Thing is, white girls have said about 99% of those things to me and more.

You’re not, like, really black-black, you know?

You’re kinda white, you know?

You really don’t seem like a regular black person, you know?


Ohmigod, you’re the whitest black girl I know.

Francesca is getting a lot of flack from people from all over, but I’m pretty sure the people who have a problem with what she’s saying have a problem because they know that it’s true.  I’m convinced that people are afraid of their own prejudice, their own ignorance and their own bigotry.  Comments like, You speak so well or You don’t sound like those other black people, or You’re the whitest black person may seem to be compliments, but it’s really that persons inability to see black folks in any other way than the image they have in their own mind.
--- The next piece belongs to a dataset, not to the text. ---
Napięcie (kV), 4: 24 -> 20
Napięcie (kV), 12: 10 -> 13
Granted, on an average subway ride through New York City you’re bound to hear conversations that validate the media portrayal of shit blacks, Asians, Latinas, Gays and white girls say…but it’s not all we say.  The only time I fit into the “black box” is on the U.S. Census, and that’s the only place anyone should ever fit into a box.  Even then, the boxes are not accurate.
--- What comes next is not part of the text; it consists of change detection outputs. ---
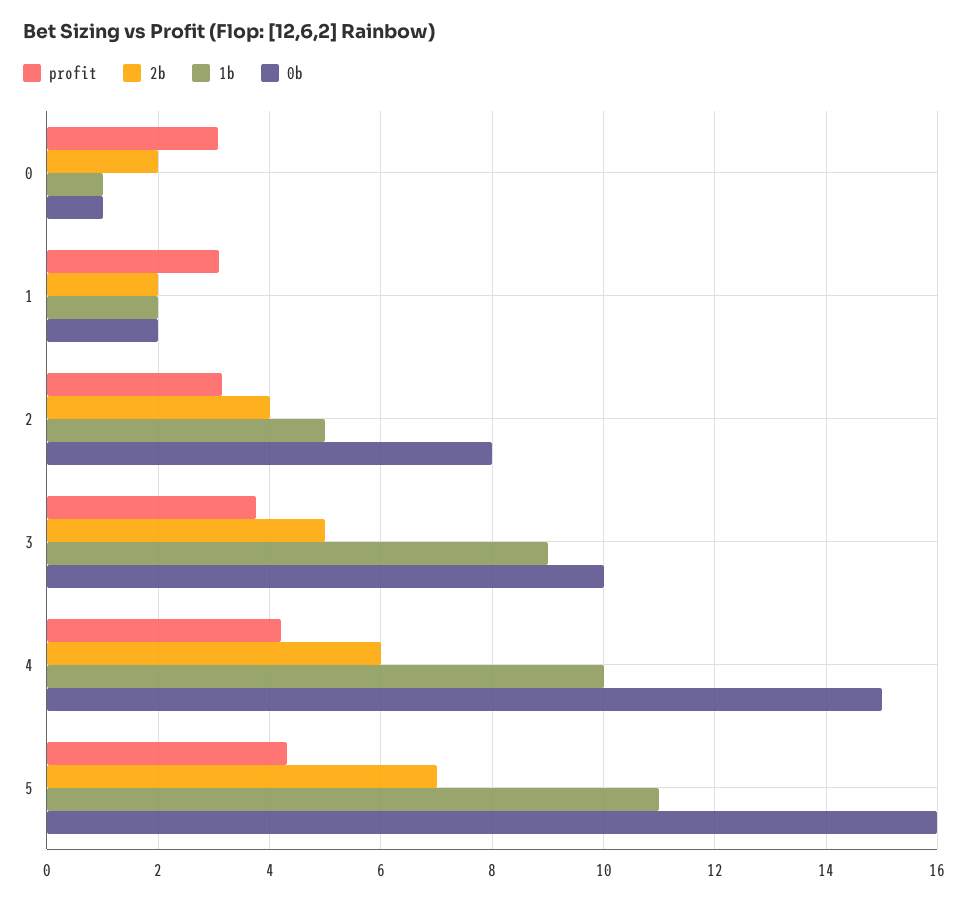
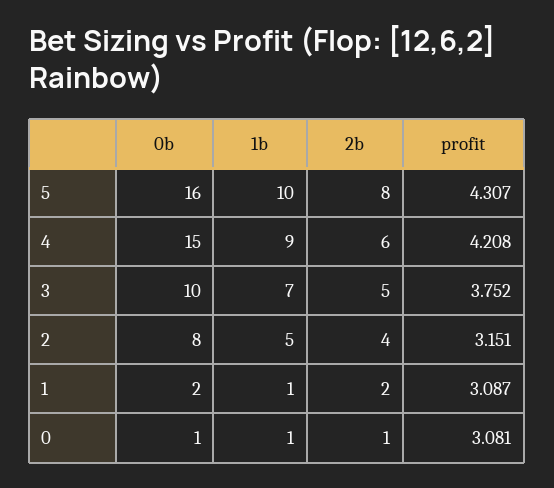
2b, 0: 2 -> 1
1b, 1: 2 -> 1
1b, 3: 9 -> 7
1b, 4: 10 -> 9
2b, 5: 7 -> 8
1b, 5: 11 -> 10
For the record, here’s some more shit that white (and black) girls have said to me.

Can I touch your hair?  Did you see Good Hair?  Your hair looks different every day!  Can I touch your hair?  What did you do to your hair?  How did you get your hair like that?  Do you have a weave?  Have you ever had a weave?  So, how does a weave work?  Do You watch Oprah?

You like white girl music.  You watch white girl movies.  You sound kind of like me, but not since you’re black.

Why are you trying to act white?  Why do you sound so white?  Can’t you just talk like a black person?

I think some of it comes from white people being around ”safe black people.”  Black folks who are either not what one expects, biracial people, or blacks in college classes or work spaces seem to be safe and less-scary than blacks on the street, riding the subway, or on television.  So you’re in a safe space with a “safe black person” and all of a sudden things you’d never say to a person on the street or on the subway just fly out of the mouth without bounds.  You say things like “Black people are so X, but I don’t mean you, I mean them.

Sure it could be curiosity, and if I feel like a person is being genuinely curious and genuinely cares I will share.  For example, when I was on the Be’chol Lashon family retreat I had a lot of conversations about hair and it was the only time I didn’t care if white people touched my hair without asking because most of those white people were raising black children.  Coming into contact with someone (me) who wears natural hair is sort of an in.  The majority of beauty salons that cater to black women are more comfortable applying relaxers or putting in braids and weaves than they are about sulfate-free, lo/no suds shampoos and caring for natural hair.  So having frank and honest conversations with people who really care is different than a person who I work with asking to touch my hair because we work for same company.  To be clear, no one at my current job has asked these stupid questions.

Is it fair to say they’re stupid questions?  Yes.  I think so.  If you don’t think it’s stupid (and rude) to ask a black person to touch their hair, for instance, I think you may have a problem.  Communication, inclusion, diversity, education and awareness are all things I’m passionate about-especially in the Jewish community.  Creating those spaces doesn’t come with asking rude questions or making rude statements.  They don’t come by writing the narratives of others, they come from listening and learning.

When I hear, “You speak so well.”  The person is actually saying, “You speak so well for a Negro.”  Don’t be fooled, racism is alive and well in the United States in 2012.  Instead of a cross burning in your front lawn or separate seating areas on the bus it comes in the form of insult disguised as compliments and bigotry wrapped up in gross affirmations.

Like the assertions I made in the Latke post, I think that if what Francesca said in her video offends you, dig deep into what exactly you found offensive.  Reflect on interactions you have with people who are a different race or religion than you.  We all say really stupid shit, and sometimes it’s funny.  But that laughter should also make you think.